The major front in the fight against corruption in the new decade is franchise T20 tournaments.
The sums of money on offer are tempting, particularly for players below the top tier.
Leading international captains, as Cronje would be these days, are paid so well and have too much to lose that they are now out of reach for fixers. The same goes for most international players.
Instead they focus their attention on younger cricketers, associates, under-19s and women's cricketers.
These are the levels of the game where players may be more naive about who they associate with and can be groomed.
They also simply do not earn the same money as top players so there is greater temptation.
Team owners in franchise leagues are also one of the main areas for Marshall to investigate.
His team have built up a large database of intelligence and will report bookies to local authorities.
Some have been turned away by immigration trying to enter countries hosting ICC events.

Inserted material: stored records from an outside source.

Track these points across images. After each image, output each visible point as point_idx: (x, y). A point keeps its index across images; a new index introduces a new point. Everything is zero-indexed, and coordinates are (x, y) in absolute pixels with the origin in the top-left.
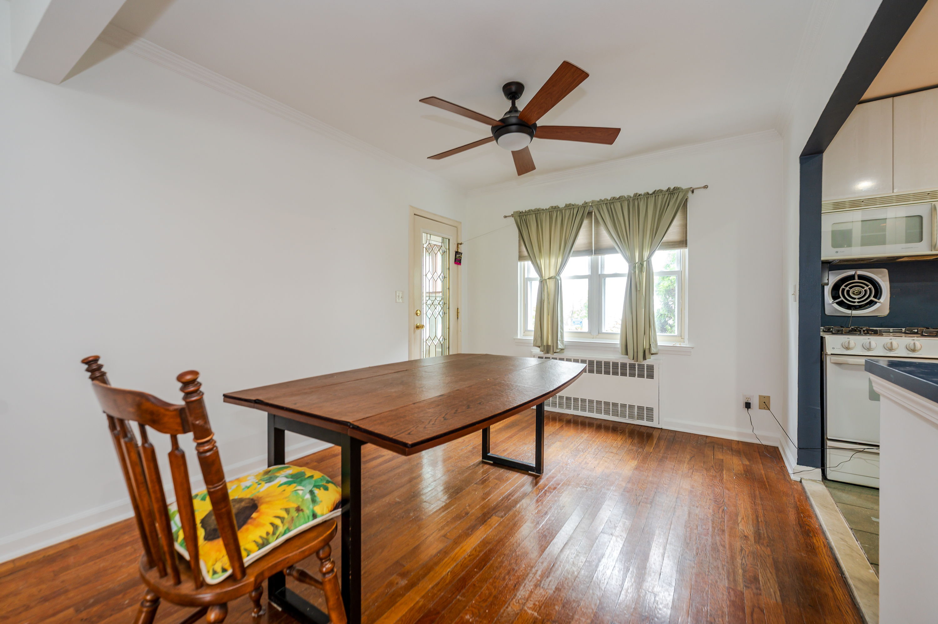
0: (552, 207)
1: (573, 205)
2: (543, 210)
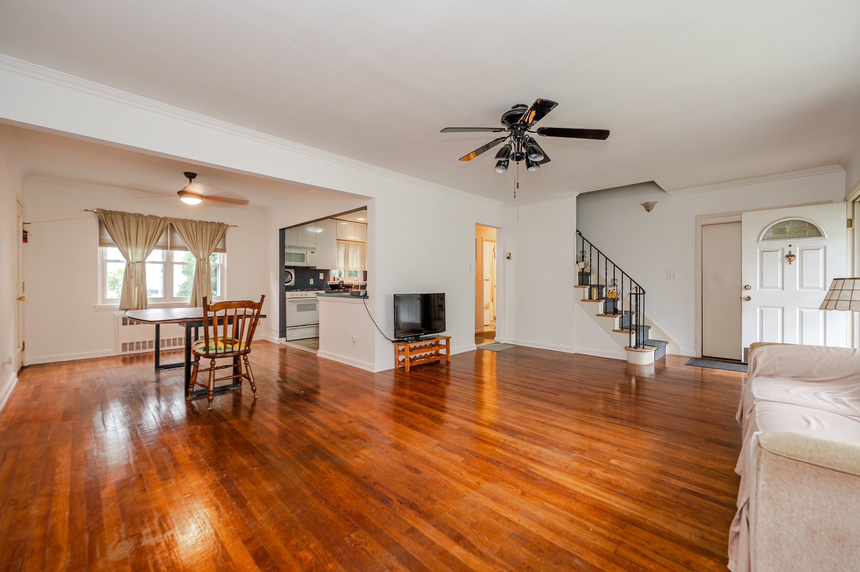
0: (138, 214)
1: (156, 217)
2: (129, 213)
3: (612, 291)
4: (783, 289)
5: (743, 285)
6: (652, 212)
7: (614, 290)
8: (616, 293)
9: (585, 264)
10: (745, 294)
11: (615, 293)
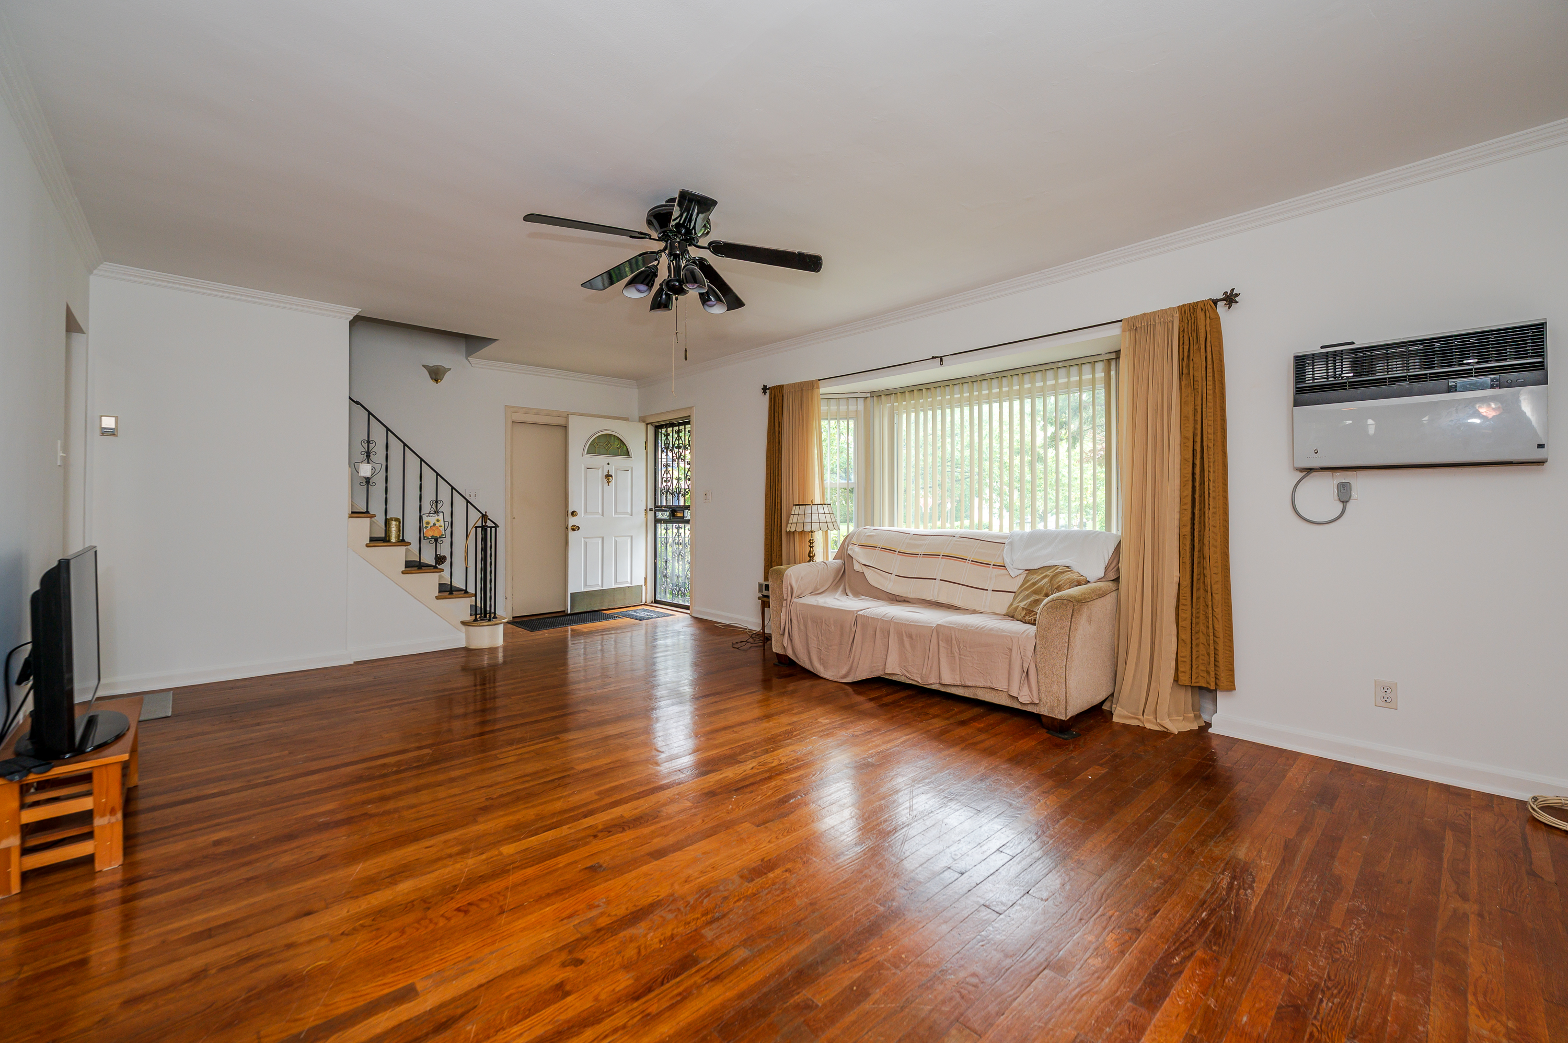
3: (435, 524)
4: (603, 515)
5: (570, 512)
6: (442, 383)
7: (438, 521)
8: (443, 527)
9: (373, 468)
10: (572, 521)
11: (441, 526)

Individuals have been detained recently at passport control in Zimbabwe and the Maldives after tip offs from the ICC.
Potential team owners have been thrown out of leagues based on intelligence held by the ICC.
"A lot of recent investigations have stemmed from franchise cricket and often below the very top tier of franchise cricket but where the new model of team ownership brings in people from outside normal cricket structures," said Marshall.

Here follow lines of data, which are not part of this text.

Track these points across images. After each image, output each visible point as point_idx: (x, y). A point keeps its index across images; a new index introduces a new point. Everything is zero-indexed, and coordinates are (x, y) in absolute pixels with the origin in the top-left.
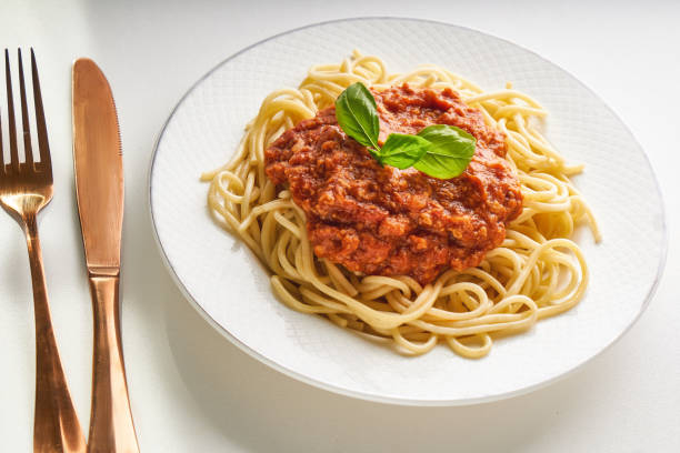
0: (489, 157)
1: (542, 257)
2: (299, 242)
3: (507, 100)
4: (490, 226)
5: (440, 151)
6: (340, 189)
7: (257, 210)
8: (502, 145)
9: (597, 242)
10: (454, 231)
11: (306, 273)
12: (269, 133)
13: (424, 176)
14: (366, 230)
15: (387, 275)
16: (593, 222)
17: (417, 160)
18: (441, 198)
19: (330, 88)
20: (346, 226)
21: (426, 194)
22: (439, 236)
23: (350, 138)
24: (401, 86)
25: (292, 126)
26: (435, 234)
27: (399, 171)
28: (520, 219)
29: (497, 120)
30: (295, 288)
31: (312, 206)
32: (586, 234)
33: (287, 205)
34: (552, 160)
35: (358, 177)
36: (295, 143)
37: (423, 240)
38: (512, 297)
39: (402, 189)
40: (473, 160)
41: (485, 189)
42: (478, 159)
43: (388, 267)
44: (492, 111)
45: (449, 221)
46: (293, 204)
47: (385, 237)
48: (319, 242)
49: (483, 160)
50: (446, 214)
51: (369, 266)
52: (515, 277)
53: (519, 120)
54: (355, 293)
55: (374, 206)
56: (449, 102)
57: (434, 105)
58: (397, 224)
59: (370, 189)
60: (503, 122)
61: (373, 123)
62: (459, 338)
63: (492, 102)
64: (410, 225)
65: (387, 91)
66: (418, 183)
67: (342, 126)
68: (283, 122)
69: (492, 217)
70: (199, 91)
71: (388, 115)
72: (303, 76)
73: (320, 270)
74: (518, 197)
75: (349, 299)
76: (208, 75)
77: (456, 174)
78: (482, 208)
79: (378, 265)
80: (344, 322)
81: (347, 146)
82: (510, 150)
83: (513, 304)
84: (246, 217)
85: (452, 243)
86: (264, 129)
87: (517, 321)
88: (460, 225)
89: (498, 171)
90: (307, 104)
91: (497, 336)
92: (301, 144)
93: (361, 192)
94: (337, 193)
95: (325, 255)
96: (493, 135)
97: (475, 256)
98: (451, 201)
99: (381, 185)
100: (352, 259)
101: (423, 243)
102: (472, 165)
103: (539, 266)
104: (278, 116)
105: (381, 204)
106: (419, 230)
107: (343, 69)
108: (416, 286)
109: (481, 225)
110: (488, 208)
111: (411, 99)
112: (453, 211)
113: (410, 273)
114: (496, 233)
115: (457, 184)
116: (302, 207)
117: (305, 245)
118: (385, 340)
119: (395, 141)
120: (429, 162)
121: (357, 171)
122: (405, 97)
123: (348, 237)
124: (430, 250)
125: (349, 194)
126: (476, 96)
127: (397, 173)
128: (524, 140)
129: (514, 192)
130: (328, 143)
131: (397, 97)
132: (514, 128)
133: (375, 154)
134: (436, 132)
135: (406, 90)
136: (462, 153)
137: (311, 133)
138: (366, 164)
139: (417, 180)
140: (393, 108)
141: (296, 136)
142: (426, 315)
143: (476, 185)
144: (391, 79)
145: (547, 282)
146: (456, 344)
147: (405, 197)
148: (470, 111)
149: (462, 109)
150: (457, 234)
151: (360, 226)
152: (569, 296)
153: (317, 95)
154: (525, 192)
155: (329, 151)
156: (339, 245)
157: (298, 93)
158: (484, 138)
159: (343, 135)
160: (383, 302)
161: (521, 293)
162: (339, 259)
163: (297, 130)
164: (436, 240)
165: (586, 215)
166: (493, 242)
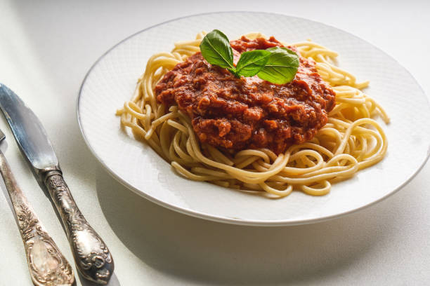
0: (308, 71)
1: (354, 133)
2: (187, 136)
4: (317, 110)
5: (276, 64)
6: (213, 94)
7: (155, 123)
8: (314, 68)
9: (387, 123)
10: (294, 115)
13: (267, 83)
14: (234, 118)
16: (383, 112)
18: (281, 96)
20: (220, 117)
21: (271, 93)
22: (284, 119)
26: (281, 119)
27: (252, 80)
28: (333, 112)
31: (194, 109)
34: (348, 79)
35: (223, 86)
36: (175, 76)
38: (339, 155)
39: (254, 91)
40: (298, 72)
41: (310, 87)
42: (300, 72)
43: (252, 143)
45: (290, 109)
47: (248, 121)
48: (202, 131)
49: (305, 72)
50: (286, 105)
52: (338, 145)
53: (321, 57)
54: (232, 164)
55: (237, 102)
56: (274, 43)
58: (256, 112)
59: (233, 92)
60: (310, 58)
64: (263, 113)
66: (265, 86)
67: (206, 60)
68: (163, 73)
69: (318, 105)
71: (235, 52)
74: (332, 93)
75: (228, 167)
77: (289, 80)
78: (310, 100)
79: (245, 143)
81: (212, 70)
83: (340, 161)
84: (149, 128)
85: (293, 123)
86: (151, 78)
88: (297, 110)
89: (316, 77)
92: (179, 76)
93: (227, 93)
94: (211, 96)
96: (307, 62)
97: (310, 133)
98: (288, 97)
99: (240, 90)
101: (274, 123)
102: (298, 75)
103: (353, 138)
104: (159, 71)
105: (242, 101)
106: (270, 114)
108: (273, 155)
109: (311, 110)
110: (314, 99)
111: (248, 44)
112: (290, 103)
113: (269, 146)
114: (322, 116)
115: (290, 88)
120: (270, 72)
121: (222, 83)
122: (245, 43)
123: (222, 123)
124: (279, 128)
125: (219, 96)
127: (249, 82)
128: (328, 66)
129: (329, 90)
130: (199, 69)
131: (239, 43)
133: (232, 71)
135: (245, 40)
136: (291, 64)
137: (185, 69)
138: (227, 78)
140: (238, 49)
141: (175, 73)
142: (282, 172)
143: (303, 86)
145: (360, 149)
146: (306, 188)
147: (258, 96)
150: (296, 117)
151: (230, 115)
152: (377, 154)
155: (200, 73)
156: (216, 130)
157: (171, 55)
158: (302, 62)
159: (209, 65)
161: (344, 153)
163: (176, 70)
164: (282, 122)
165: (377, 109)
166: (320, 121)
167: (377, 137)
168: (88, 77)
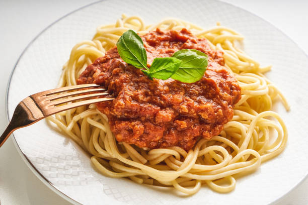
0: (216, 66)
1: (258, 124)
2: (105, 134)
3: (219, 32)
4: (224, 108)
5: (187, 66)
6: (127, 97)
7: (76, 118)
8: (222, 59)
9: (288, 111)
10: (202, 114)
11: (112, 153)
12: (77, 69)
13: (178, 82)
14: (147, 120)
15: (165, 147)
16: (284, 99)
17: (173, 73)
18: (191, 95)
19: (111, 38)
20: (134, 120)
21: (182, 93)
22: (193, 119)
23: (129, 65)
24: (155, 30)
25: (91, 63)
26: (191, 118)
27: (162, 81)
28: (240, 102)
29: (215, 44)
30: (107, 163)
31: (111, 111)
32: (280, 107)
33: (95, 113)
34: (252, 65)
35: (138, 88)
36: (95, 72)
37: (184, 122)
38: (243, 151)
39: (166, 92)
40: (207, 69)
41: (218, 86)
42: (210, 68)
43: (163, 142)
44: (211, 40)
45: (199, 109)
46: (98, 112)
47: (160, 123)
48: (118, 132)
49: (213, 69)
50: (196, 104)
51: (151, 143)
52: (243, 139)
53: (228, 43)
54: (146, 161)
55: (150, 105)
56: (186, 36)
57: (177, 39)
58: (167, 114)
59: (146, 94)
60: (219, 46)
61: (142, 53)
62: (214, 181)
63: (209, 34)
64: (174, 114)
65: (147, 35)
66: (175, 87)
67: (123, 58)
68: (85, 61)
69: (225, 103)
70: (31, 49)
71: (150, 48)
72: (94, 33)
73: (121, 150)
74: (238, 88)
75: (142, 165)
76: (35, 39)
77: (198, 79)
78: (217, 98)
79: (157, 142)
80: (141, 181)
81: (128, 70)
82: (226, 61)
83: (244, 156)
84: (70, 122)
85: (202, 122)
86: (74, 67)
87: (249, 166)
88: (205, 110)
89: (224, 74)
90: (98, 48)
91: (239, 176)
92: (98, 72)
93: (141, 97)
94: (126, 99)
95: (123, 140)
96: (216, 53)
97: (218, 129)
98: (198, 96)
99: (153, 91)
100: (141, 140)
101: (184, 124)
102: (207, 72)
103: (256, 129)
104: (82, 58)
105: (154, 103)
106: (181, 116)
107: (118, 25)
108: (183, 152)
109: (219, 109)
110: (221, 97)
111: (162, 37)
112: (200, 102)
113: (178, 144)
114: (228, 112)
115: (199, 85)
116: (104, 113)
117: (110, 135)
118: (168, 189)
119: (158, 63)
120: (181, 73)
121: (136, 85)
122: (159, 36)
123: (136, 126)
124: (189, 128)
125: (133, 100)
126: (200, 32)
127: (161, 82)
128: (234, 54)
129: (235, 86)
130: (115, 70)
131: (154, 37)
132: (227, 48)
133: (146, 73)
134: (182, 54)
135: (159, 32)
136: (200, 65)
137: (104, 65)
138: (141, 79)
139: (175, 85)
140: (153, 44)
141: (95, 68)
142: (192, 169)
143: (211, 84)
144: (147, 28)
145: (263, 139)
146: (213, 185)
147: (169, 97)
148: (200, 40)
149: (195, 39)
150: (204, 116)
151: (143, 119)
152: (278, 146)
153: (105, 43)
154: (241, 85)
155: (117, 75)
156: (131, 132)
157: (93, 43)
158: (211, 55)
159: (124, 63)
160: (164, 165)
161: (247, 148)
162: (133, 141)
163: (95, 65)
164: (192, 121)
165: (278, 95)
166: (226, 118)
167: (278, 130)
168: (17, 66)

"You also have teams not used to playing with each other and a backroom staff and coach who are not familiar with each other so it is quite different from the normal club, county or international team.
"Power is often held by the owners or backers behind the owners. In some cases that has been a root in in attempting to corrupt cricketers.

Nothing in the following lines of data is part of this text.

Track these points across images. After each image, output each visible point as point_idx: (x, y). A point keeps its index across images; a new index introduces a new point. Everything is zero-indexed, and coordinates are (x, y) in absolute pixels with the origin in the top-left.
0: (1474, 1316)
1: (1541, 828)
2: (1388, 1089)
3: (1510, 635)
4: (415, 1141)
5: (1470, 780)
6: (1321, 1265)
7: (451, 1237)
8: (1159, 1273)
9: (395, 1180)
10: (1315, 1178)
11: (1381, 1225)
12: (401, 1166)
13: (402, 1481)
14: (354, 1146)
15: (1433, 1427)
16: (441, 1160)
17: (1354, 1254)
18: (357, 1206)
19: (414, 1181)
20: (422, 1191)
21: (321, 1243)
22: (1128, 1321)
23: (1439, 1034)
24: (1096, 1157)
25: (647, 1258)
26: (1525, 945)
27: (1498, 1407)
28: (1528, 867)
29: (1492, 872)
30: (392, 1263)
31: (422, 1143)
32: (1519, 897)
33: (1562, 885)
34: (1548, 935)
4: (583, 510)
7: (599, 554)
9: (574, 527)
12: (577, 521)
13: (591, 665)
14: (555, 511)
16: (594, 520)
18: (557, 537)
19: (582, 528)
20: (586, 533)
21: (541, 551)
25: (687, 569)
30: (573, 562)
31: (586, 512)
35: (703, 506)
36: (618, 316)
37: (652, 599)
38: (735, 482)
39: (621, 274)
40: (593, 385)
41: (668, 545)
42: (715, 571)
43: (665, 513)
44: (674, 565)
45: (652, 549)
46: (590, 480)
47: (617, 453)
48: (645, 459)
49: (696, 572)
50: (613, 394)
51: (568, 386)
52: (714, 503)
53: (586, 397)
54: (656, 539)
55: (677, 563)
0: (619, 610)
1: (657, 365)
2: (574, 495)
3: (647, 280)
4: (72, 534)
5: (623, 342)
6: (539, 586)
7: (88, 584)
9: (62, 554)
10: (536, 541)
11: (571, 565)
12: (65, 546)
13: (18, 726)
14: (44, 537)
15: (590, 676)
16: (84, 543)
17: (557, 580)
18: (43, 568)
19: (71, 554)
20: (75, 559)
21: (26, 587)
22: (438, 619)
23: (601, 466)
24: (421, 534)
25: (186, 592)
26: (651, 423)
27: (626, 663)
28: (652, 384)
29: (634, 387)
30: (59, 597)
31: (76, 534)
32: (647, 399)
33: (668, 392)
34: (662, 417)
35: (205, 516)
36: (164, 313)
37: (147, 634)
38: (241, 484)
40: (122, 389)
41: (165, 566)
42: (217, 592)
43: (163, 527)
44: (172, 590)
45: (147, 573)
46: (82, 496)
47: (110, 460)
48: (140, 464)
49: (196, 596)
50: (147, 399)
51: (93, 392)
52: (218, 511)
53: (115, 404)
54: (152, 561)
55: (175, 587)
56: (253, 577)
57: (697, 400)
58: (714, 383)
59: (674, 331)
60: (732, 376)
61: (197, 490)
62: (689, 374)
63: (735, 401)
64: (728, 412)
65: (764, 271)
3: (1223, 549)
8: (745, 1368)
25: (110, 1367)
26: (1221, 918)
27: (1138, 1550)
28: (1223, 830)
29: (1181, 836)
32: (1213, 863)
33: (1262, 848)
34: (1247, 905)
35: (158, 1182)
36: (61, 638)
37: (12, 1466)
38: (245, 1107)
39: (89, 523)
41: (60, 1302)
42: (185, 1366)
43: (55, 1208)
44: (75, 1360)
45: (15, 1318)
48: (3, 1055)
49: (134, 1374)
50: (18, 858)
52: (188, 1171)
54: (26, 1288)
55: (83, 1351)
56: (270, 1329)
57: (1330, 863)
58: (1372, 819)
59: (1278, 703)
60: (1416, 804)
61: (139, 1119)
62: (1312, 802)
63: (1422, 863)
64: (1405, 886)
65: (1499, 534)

"The other development is the corrupters targeting less well-off teams in the top tier or going the next level down with the associates. We had a qualifying event for World T20 in the UAE recently where three teams had some investigations attached to them including the UAE team where several have been charged and suspended. Other investigations are ongoing."
The motivation behind fixers lies in the vast sums of money bet on even minor Twenty20 leagues.
The Afghan Premier League in 2018 was hit by many rumours of fixing, with players reporting approaches to the ICC.
But with hundreds of millions bet on each match, it is easy to see why fixers will try to recruit players and sneak an advantage over the bookies.
"Even at an event like the Afghan Premier League in 2018 we had reports from the regulated market that around £25million was being gambled on individual matches. These are matches with 300 people in the stadium and very little attention in mainstream cricket media," said Marshall.
"The indications are if there are £25million in the regulated market then the volumes in the unregulated markets in the sub-continent will be much, much higher than that. Therefore if you spend £10-30,000 to get one of those players to underperform or the captain to make decisions then the rewards on the betting markets can be many, many times more than your outlay on buying a corrupt player."
The ICC has the power to seize phones and download call and messaging records, with failure to supply phones resulting in a two year ban for non-cooperation.
"We have had a massive increase in intelligence over the last couple of years. Three years ago we might have received 200 pieces of information in a year, now we are getting more than 1000," said Marshall.
"We have now prosecuted a lot of the top corruptors in the world because we now have a better intelligence.
"We are looking at between 40 and 50 live cases. It is quite consistent around those numbers now. We charged more people last year than ever before  and it will be similar next year."